Soal 1. Ubah daftar di bawah, dari baris yang memuat "class: Magnoliopsida" sampai akhir daftar, menjadi CSV dua kolom bernama label dan nilai. Setiap baris daftar menjadi satu baris CSV, dengan teksnya di kolom label dan jawabannya di kolom nilai, masing-masing dalam satu field berkutip dan jeda barisnya diganti spasi.

Dokumen.
Bunda Ria, seperti itulah sekarang namaku dikenal oleh
masyarakat di daerahku. Sejak adanya Paud Embun Pagi yang didirikan dari
inisiatif ibu-ibu dan swadaya masyarakat, aku menjadi salah satu pengajar di
paud tersebut. Paud yang dilaksanakan setiap pukul 15.00-17.00 yang 3 kali dalam
seminggunya. Meskipun aku lulusan SMP dan dengan berbekalkan pengetahuan yang
seadanya, aku berusaha memberikan yang terbaik untuk anak-anak paud tersebut.
Sore itu, bersama Sarah buah hati kecilku, kutelusuri jalan
tanah yang basah akibat hujan tadi pagi hingga membuat kaki berlumuran tanah.
Ku sapa ibu-ibu yang sedang memetik cabai, menyiram selada, membersihkan rumput
yang mengganggu pertumbuhan sayuran di sepanjang jalan menuju paud. Akhirnya
kami tiba di paud, “sarah, cuci kaki dulu” kataku mengajak sarah mencuci kaki
dirumah tetangga. Ku masuki ruangan yang berukuran 60 m2, beratapkan daun
pandan, beralaskan tikar dan berdindingkan kayu yang hanya sebatas pinggang
orang dewasa tak menyurutkan semangatku dan semangat anak-anak. Anak-anak telah
menungguku untuk dapat bermain, bernyanyi, bercerita sekaligus belajar.

Data Tersedia.
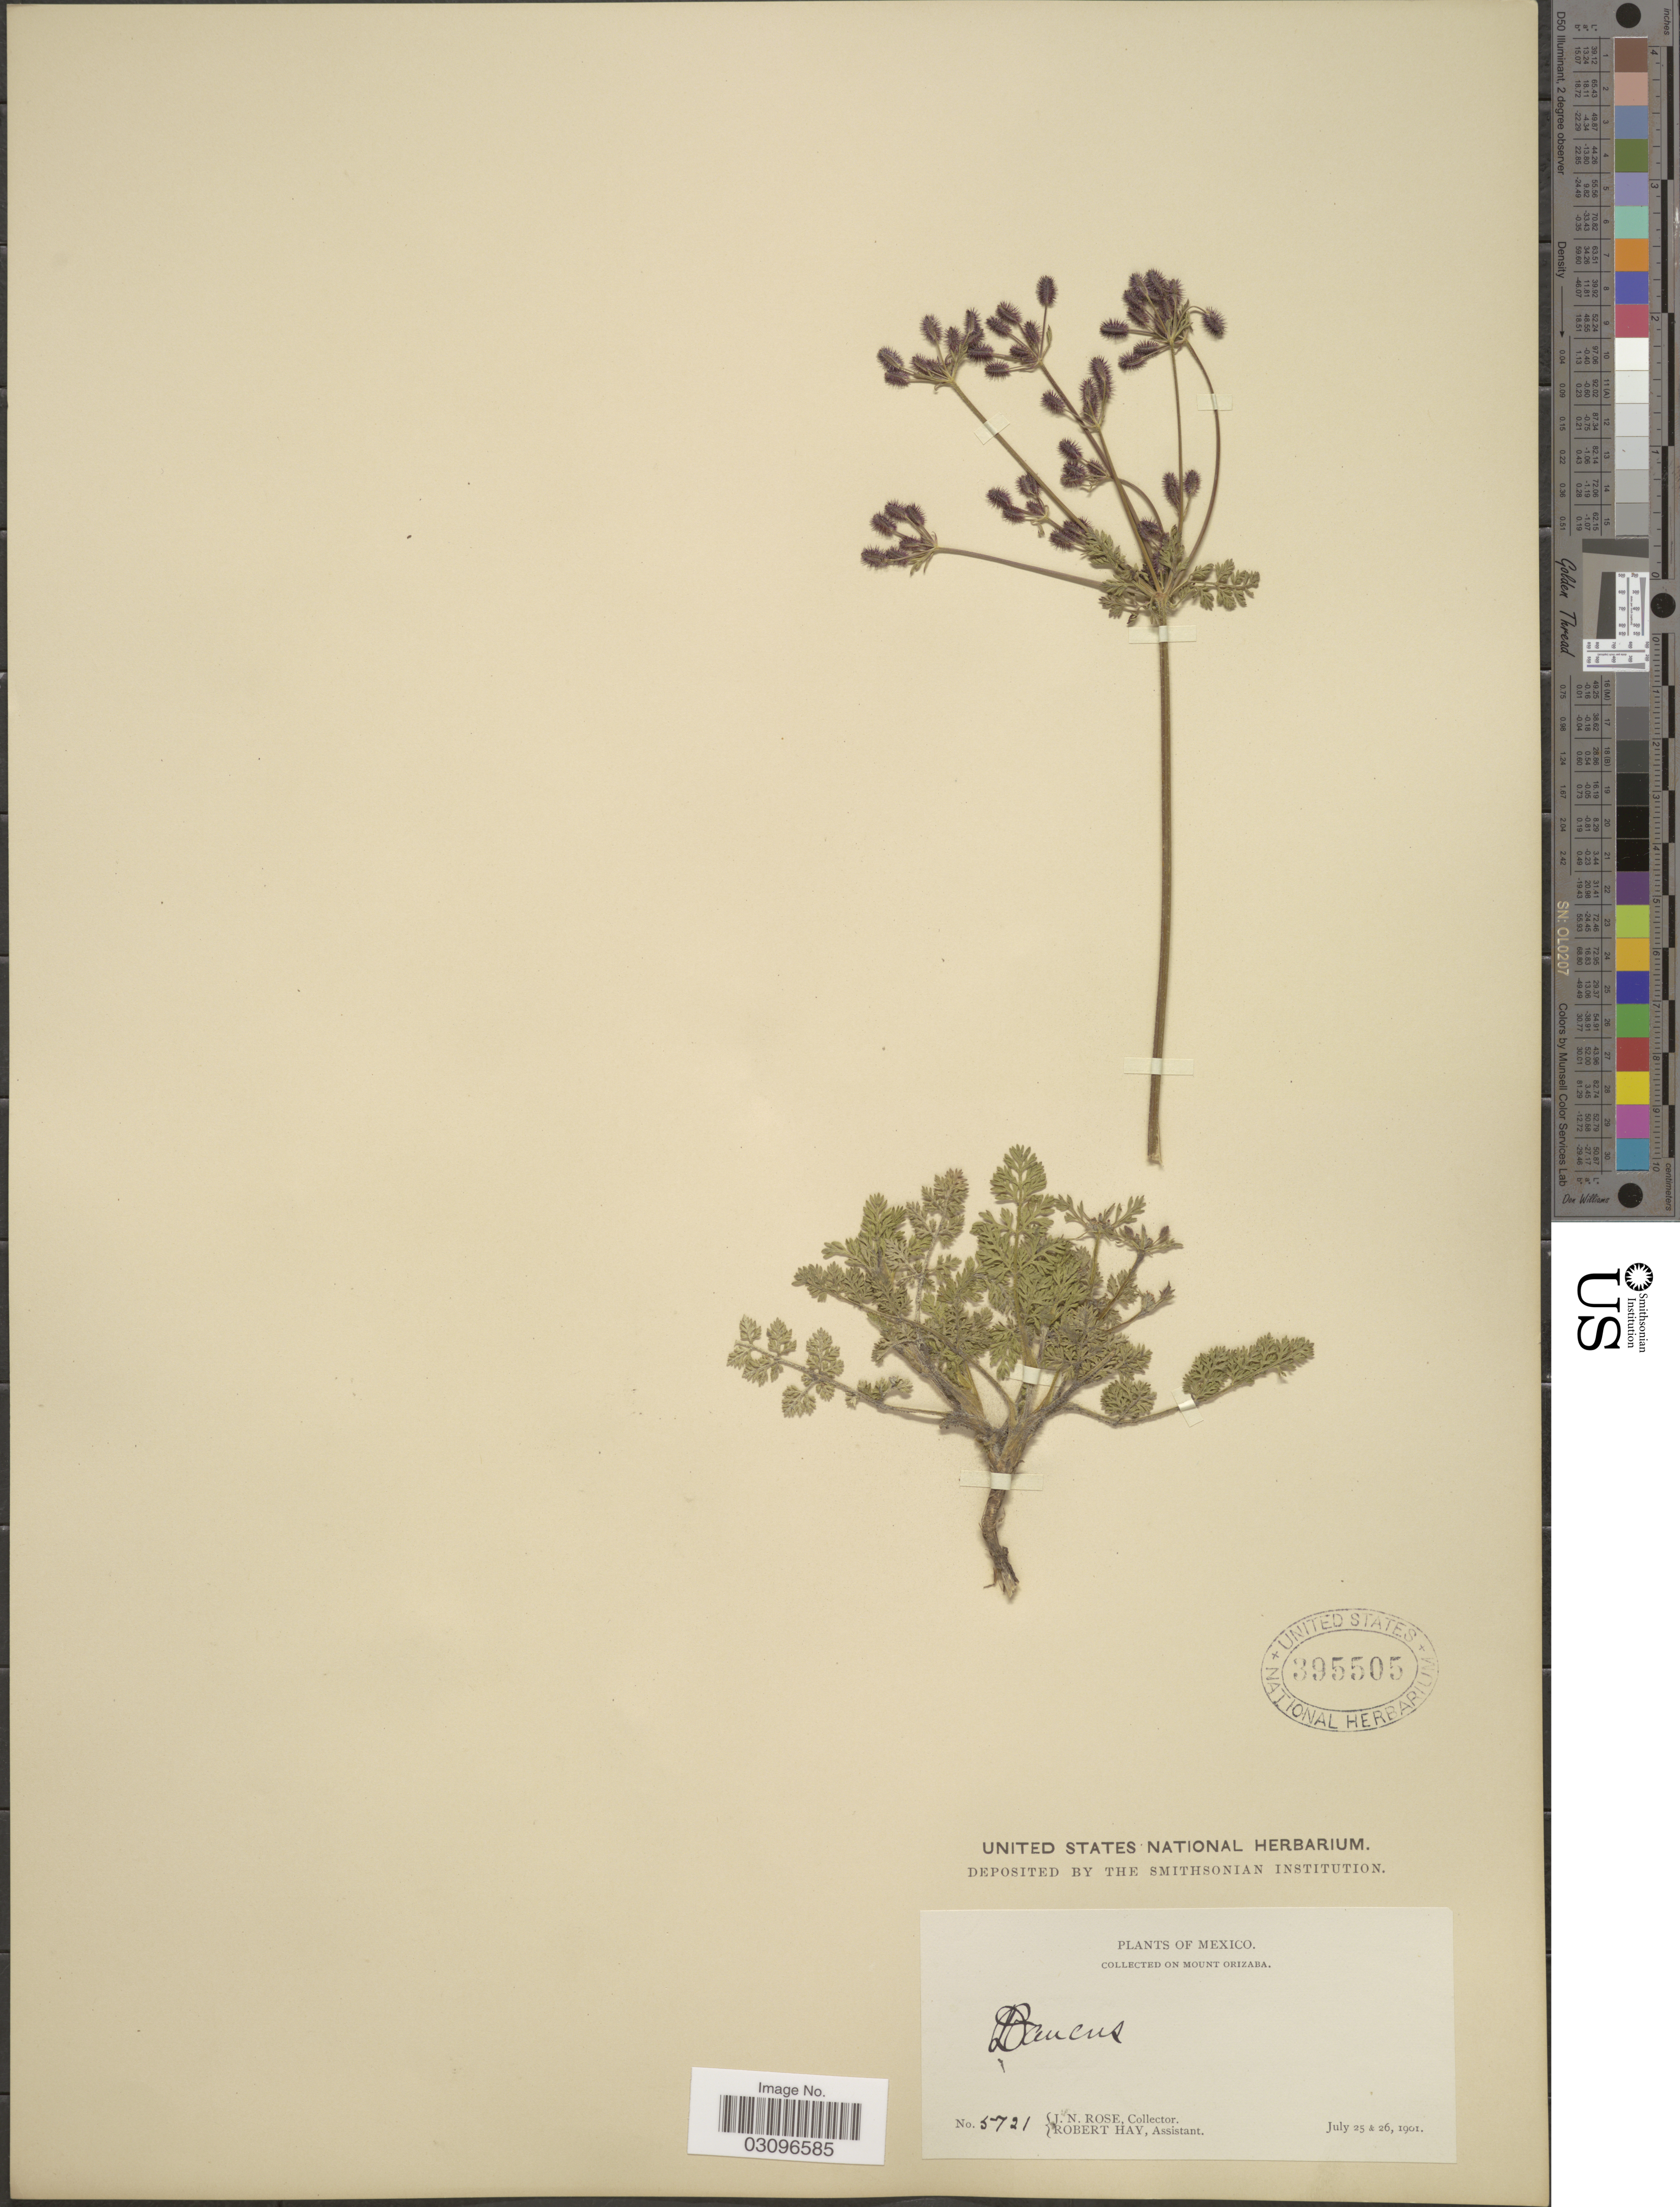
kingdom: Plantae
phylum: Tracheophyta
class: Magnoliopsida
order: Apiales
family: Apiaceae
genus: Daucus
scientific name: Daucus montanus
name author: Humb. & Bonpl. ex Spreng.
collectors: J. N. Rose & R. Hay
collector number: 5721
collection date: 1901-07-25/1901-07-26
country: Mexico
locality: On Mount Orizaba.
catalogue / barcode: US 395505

Soal 2. Bagaimana kelanjutan cerita tentang pengajar Paud Embun Pagi itu? Lanjutkan cerita tersebut mulai setelah kalimat terakhirnya.

Hasil Latihan 1.
label,nilai
"class:","Magnoliopsida"
"order:","Apiales"
"family:","Apiaceae"
"genus:","Daucus"
"scientific name:","Daucus montanus"
"name author:","Humb. & Bonpl. ex Spreng."
"collectors:","J. N. Rose & R. Hay"
"collector number:","5721"
"collection date:","1901-07-25/1901-07-26"
"country:","Mexico"
"locality:","On Mount Orizaba."
"catalogue / barcode:","US 395505"

Hasil Latihan 2.
“Assalamu ‘alaikum teman-teman” sapaku mengawali pertemuan sore ini.
“Wa’alaikum salam bunda” sapa mereka. Langsung saja kuajak anak-anak bernyanyi,
kuajarkan mereka nyanyian yang mengenalkan sebagian anggota badan.
“Bunda punya lagu baru. Mau dengar?” kataku
“Mau bunda, mau bunda” jawab mereka dengan suara yang
kencang
“Tapi ada gerakannya, teman-teman harus ikuti bunda ya?”
(dan akupun mulai menyanyikan lagu tersebut):
“Kepala, pundak, lutut kaki, lutut kaki”
“Kepala, pundak, lutut kaki, lutut kaki”
“Mata, telinga, mulut, hidung dan pipi”
“Kepala, pundak, lutut kaki, lutut kaki”
(sambil memperagakan gerakan)
Senyum, tawa, dan keceriaan di wajah mereka membuat hati ini
sangat bahagia. Raut wajah yang tanpa beban itu terkadang meringankan beban
yang aku alami. Terkadang aq bertanya dalam kalbuku “kenapa saat kulihat
keceriaan diwajah mereka hati ini begitu tentram? Masalah seakan menjauh untuk
sejenak. Semoga keceriaan ini dapat selalu kulihat dan kurasakan”.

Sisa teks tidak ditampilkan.